== Records provided ==
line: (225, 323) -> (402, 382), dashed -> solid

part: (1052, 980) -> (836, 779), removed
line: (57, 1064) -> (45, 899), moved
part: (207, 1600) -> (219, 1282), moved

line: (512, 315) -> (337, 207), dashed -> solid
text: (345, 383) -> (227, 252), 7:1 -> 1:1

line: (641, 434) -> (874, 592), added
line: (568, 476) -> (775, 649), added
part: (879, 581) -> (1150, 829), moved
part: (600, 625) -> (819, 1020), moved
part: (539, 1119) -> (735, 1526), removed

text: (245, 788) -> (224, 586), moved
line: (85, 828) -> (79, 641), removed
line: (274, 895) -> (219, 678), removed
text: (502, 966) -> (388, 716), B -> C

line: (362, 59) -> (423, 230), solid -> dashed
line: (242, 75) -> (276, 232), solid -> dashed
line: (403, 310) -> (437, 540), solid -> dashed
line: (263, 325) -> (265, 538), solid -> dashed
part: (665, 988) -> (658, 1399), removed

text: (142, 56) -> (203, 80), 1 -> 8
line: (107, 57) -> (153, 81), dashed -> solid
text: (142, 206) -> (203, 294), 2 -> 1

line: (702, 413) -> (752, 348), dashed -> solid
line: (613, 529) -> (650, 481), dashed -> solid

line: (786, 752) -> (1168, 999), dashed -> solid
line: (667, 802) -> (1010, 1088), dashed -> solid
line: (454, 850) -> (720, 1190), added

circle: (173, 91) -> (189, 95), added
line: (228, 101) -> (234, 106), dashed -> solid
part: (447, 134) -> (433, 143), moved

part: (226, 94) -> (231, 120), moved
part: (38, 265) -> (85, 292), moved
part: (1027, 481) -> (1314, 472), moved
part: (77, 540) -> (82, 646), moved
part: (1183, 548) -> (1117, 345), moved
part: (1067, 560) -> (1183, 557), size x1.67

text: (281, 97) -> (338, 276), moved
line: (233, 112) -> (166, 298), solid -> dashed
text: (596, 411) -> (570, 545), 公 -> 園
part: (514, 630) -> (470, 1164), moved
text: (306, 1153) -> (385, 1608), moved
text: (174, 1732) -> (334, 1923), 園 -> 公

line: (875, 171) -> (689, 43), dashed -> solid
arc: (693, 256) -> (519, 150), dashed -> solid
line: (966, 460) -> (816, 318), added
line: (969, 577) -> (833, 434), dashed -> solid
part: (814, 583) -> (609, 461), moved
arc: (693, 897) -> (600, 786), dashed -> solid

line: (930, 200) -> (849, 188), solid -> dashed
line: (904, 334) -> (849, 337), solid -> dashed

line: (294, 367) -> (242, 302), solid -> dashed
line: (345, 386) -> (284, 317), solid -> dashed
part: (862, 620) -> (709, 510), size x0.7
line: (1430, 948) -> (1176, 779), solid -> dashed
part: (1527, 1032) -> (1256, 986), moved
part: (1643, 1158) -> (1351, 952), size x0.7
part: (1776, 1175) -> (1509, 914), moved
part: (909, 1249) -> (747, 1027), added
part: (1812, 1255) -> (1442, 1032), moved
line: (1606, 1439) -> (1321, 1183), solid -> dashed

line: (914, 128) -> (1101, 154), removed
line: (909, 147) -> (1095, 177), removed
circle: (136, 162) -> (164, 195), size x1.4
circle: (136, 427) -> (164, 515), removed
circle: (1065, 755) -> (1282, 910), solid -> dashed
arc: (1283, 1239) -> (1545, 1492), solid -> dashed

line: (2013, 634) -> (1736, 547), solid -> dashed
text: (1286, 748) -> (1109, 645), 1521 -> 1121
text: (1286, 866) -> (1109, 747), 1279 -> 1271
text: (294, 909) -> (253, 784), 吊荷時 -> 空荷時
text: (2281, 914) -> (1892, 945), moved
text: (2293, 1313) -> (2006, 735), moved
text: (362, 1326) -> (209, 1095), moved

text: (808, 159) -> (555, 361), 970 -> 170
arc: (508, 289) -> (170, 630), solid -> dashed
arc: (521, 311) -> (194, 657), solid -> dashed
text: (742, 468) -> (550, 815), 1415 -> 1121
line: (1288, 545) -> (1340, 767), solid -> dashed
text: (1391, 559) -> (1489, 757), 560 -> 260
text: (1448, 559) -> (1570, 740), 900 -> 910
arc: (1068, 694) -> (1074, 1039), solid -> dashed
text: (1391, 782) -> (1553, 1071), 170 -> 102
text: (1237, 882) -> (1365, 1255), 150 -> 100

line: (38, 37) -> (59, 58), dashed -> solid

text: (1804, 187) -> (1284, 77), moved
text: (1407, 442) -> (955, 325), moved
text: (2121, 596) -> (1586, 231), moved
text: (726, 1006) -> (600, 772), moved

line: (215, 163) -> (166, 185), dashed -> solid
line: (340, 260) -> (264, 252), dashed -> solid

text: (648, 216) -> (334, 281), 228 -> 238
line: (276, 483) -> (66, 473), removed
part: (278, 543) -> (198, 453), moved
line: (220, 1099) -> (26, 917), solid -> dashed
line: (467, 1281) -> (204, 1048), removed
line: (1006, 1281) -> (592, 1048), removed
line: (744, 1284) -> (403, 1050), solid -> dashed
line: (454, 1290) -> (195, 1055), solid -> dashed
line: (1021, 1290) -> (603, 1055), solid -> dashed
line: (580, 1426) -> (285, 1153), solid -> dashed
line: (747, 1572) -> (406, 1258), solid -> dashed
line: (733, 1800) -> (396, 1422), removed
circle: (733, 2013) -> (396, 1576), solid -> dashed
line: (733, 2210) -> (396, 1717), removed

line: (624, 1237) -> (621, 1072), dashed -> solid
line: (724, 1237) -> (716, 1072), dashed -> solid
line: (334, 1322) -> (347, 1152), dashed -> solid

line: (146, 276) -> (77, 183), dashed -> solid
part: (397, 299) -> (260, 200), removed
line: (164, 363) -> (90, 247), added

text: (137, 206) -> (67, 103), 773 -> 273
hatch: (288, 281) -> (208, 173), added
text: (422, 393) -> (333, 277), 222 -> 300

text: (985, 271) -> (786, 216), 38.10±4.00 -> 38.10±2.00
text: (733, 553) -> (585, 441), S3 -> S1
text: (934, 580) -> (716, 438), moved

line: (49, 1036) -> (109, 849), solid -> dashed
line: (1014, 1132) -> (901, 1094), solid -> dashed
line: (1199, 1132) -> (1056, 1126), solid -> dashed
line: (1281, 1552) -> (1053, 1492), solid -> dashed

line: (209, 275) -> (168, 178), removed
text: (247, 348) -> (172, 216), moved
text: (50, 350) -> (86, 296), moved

== Exercise directions ==
Counting only lines that hold the word "circle", report how many there are in the listing above, as a number alone.

== Finished exercise ==
5